- [Problem to solve]
Give all of the listing again word for word, with images excluded.

- [Records]
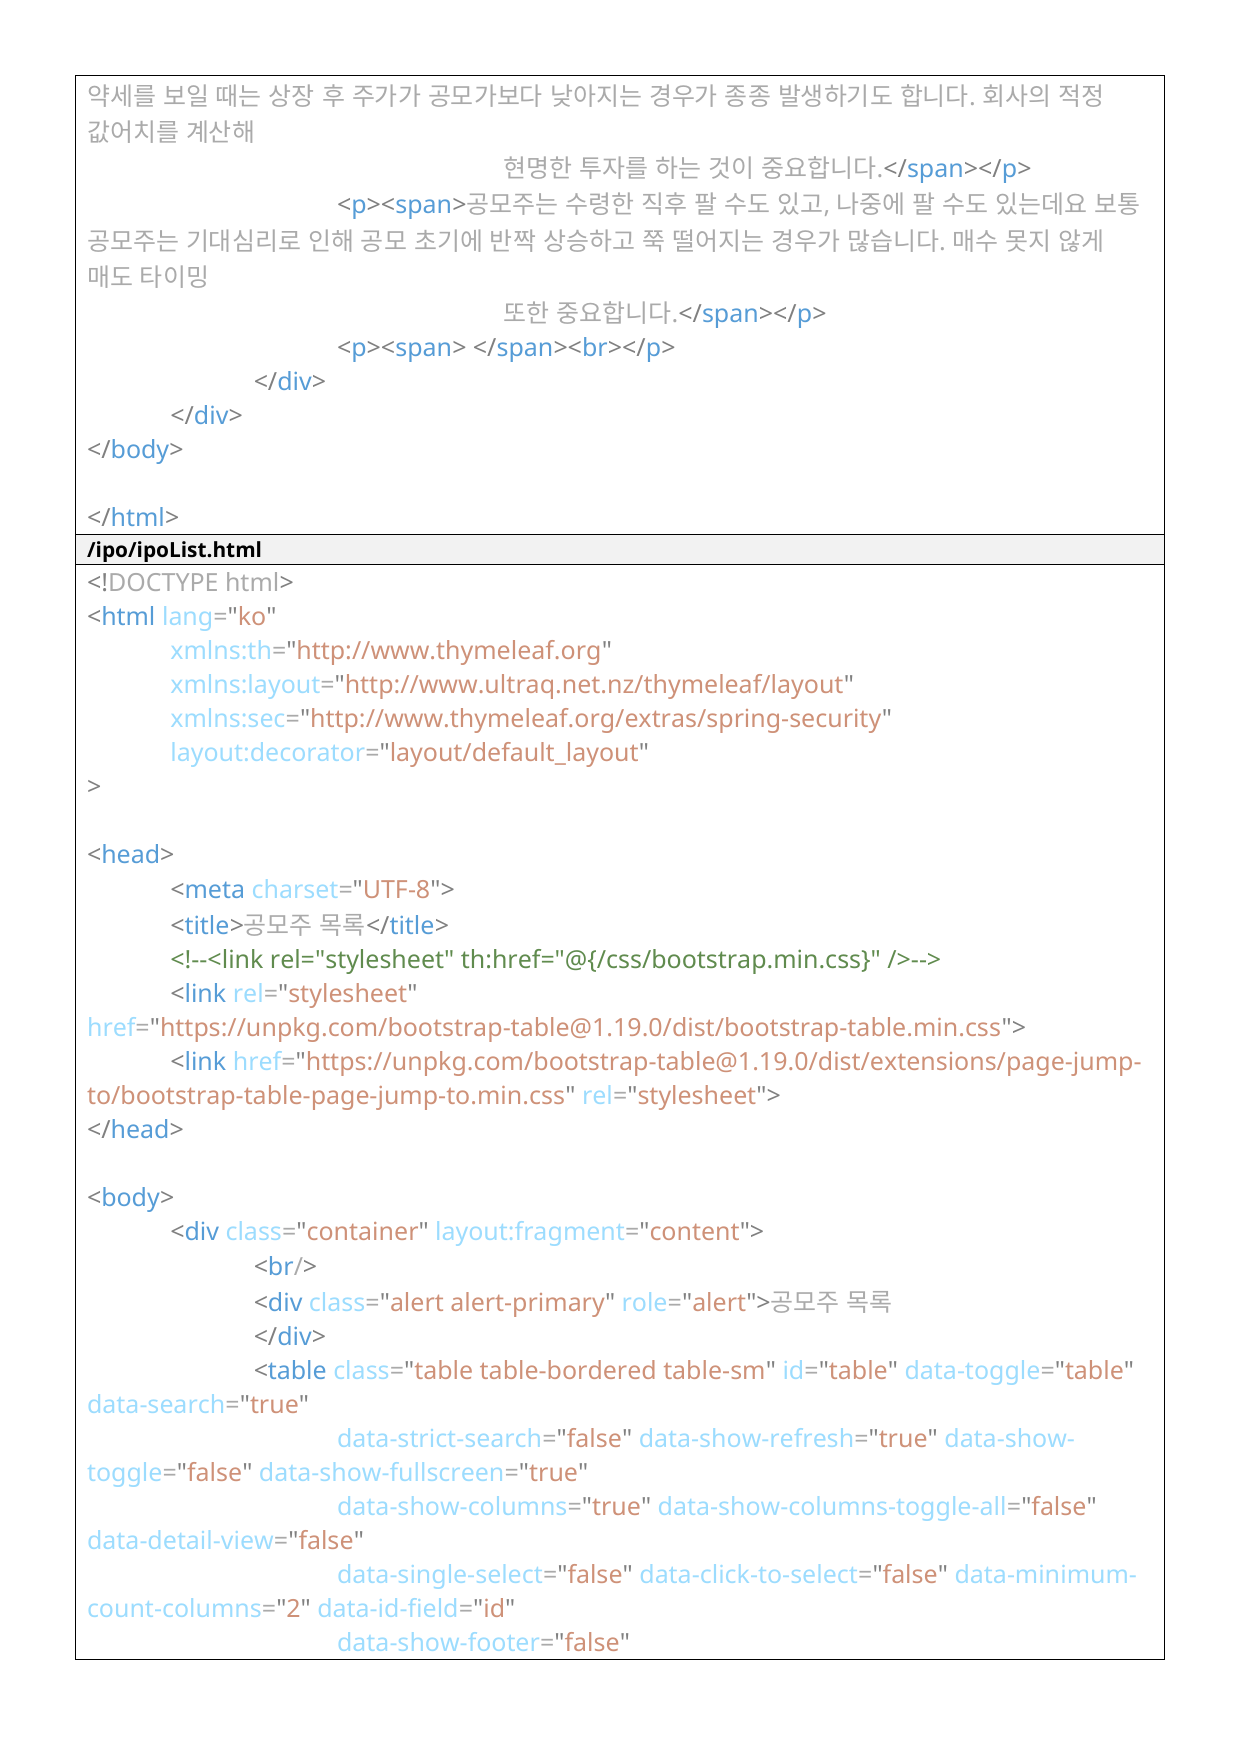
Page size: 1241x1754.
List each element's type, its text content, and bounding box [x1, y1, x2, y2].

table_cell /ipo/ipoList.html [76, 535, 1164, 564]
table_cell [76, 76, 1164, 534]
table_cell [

- [Exercise response]
Page size: 1241x1754.
List each element's type, its text content, and bounding box [x1, y1, x2, y2].

table_cell /ipo/ipoList.html [76, 535, 1164, 564]
table_cell [76, 76, 1164, 534]
table_cell [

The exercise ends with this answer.